Maximilien
Sébastien FOY nacquit à Ham le 3 février 1775, dans la maison
familiale située en face de l'Hôtel de ville. (Une plaque
rappelle cette date).
Ce
futur général fut élevé chez les oratoriens de Soissons. Une
vocation prononcée entraîna le jeune hamois vers la carrière
des armes. Il entra à l'école militaire de La Fère, puis
celle de Châlons sur Marne et fut reçu à seize ans comme
lieutenant d'artillerie.
C'est
à Jemmapes qu'il mérita les grades de lieutenant puis de
capitaine d'artillerie. en 1794, il sera arrêté par Lebon à
Cambrai pour avoir soutenu la cause libérale. sauvé par le 9
thermidor, Foy est nommé chef d'escadron, il n'a pas encore 20
ans et il est choisi comme aide de camp par le jeune Général
Bonaparte.
Après
de nouvelles victoires en Italie, la paix d'Amiens le rappelle
en France. Malgrè son admiration pour les qualités guerrières
de Bonaparte, Foy ne pouvait accorder son approbation au
gouvernement. Son vote puritain le consigna comme simple Colonel
pendant neuf années.
 Nommé
général en 1808, il participe aux guerres d'Espagne, et sera
de nouveau blessé à Orthez.

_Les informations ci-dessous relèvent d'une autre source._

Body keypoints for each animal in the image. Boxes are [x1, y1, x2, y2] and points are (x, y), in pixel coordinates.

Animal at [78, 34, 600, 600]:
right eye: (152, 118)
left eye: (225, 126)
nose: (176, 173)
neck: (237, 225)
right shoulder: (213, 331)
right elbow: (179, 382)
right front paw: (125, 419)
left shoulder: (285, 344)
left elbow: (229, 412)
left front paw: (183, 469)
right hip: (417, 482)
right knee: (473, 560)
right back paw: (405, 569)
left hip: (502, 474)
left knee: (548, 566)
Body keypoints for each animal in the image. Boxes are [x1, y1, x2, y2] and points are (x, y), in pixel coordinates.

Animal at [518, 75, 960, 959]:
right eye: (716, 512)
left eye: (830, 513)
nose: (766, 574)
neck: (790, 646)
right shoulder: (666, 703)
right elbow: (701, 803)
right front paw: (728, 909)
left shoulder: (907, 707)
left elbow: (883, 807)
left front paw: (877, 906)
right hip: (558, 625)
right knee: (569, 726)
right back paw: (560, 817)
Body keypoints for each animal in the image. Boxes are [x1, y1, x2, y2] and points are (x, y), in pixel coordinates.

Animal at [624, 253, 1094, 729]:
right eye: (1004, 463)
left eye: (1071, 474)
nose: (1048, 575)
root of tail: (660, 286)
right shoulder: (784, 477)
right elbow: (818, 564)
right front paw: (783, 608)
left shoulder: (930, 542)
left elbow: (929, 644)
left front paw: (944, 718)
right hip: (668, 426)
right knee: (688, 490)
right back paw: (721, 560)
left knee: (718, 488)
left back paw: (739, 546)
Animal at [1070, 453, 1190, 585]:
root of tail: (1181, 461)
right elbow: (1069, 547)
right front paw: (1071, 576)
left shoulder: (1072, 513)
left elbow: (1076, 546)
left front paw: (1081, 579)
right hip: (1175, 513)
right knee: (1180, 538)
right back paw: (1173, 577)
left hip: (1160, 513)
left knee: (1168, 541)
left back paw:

Aux cents jours, il alla combattre
sous les ailes impériales. lors de la bataille de Waterloo, il
reçut sa dix-septième blessure.
Dès
1815 commença une brillante carrière politique pour le
Général Foy qui siègea durant sept sessions consécutives à
la Chambre des Députés.
En
1819, il est candidat à la députation de l'Aisne, élu il
siégera sur les bancs de l'opposition libérale. Il fut honoré
d'une triple élection en 1823 pour les arrondissements de
Vervins, Saint Quentin et Paris.
Il
mit ses talents d'orateur pour défendre de nobles causes : la
liberté de la presse, le droit des anciens combattants de
l'armée napoléonienne, le respect de la constitution, le droit
de pétition.
Pendant
la dernière année où il siégea, le Général Foy continua
avec toujours le même talent à défendre les libertés du
citoyen. Ses pairs l'ont honoré en faisant ériger une statue
dans les couloirs de l'assemblée.
Maximilien
Sébastien Foy, enfant de Ham, Comte d'empire - général et
Député est mort le 25 novembre 1825.
Une
pompe éclatante environna les funérailles de l'orateur et du
guerrier. les honneurs militaires lui furent rendus par un
détachement de la garde Nationale, et comme il n'avait pas
songé à enrichir sa famille, les députés du parti libéral
mais aussi ses pairs ouvrirent une souscription en faveur de ses
deux jeunes enfants.
Son
cercueil fut porté par les jeunes libéraux Victor Hugo,
Prosper Mérimée, Benjamin Constant, Casimir Perrier, David
d'Angers.
Un
tombeau fut élevé en 1831 au cimetière du Père Lachaise.
Léon Vaudoyer en fut l'architecte, et David D'Angers sculpta la
statue et les bas reliefs.
 Inaugurée
le 20 juillet 1879, la statue du Général Foy témoigne de
l'admiration de la ville de Ham envers le plus illustre de ses
enfants.
Oeuvre
remarquable de Hiolle, cette statue de bronze a été offerte
par le ministre des beaux-arts. Le piédestal est en granit. Les
bas reliefs de bronze sont la copie des scultures du Père
Lachaise.
«Le
général Foy est la gloire de notre cité, il fut la gloire de
notre armée et la gloire de la tribune politique». tel
fut le discours du Maire de Ham en l'honneur de Foy.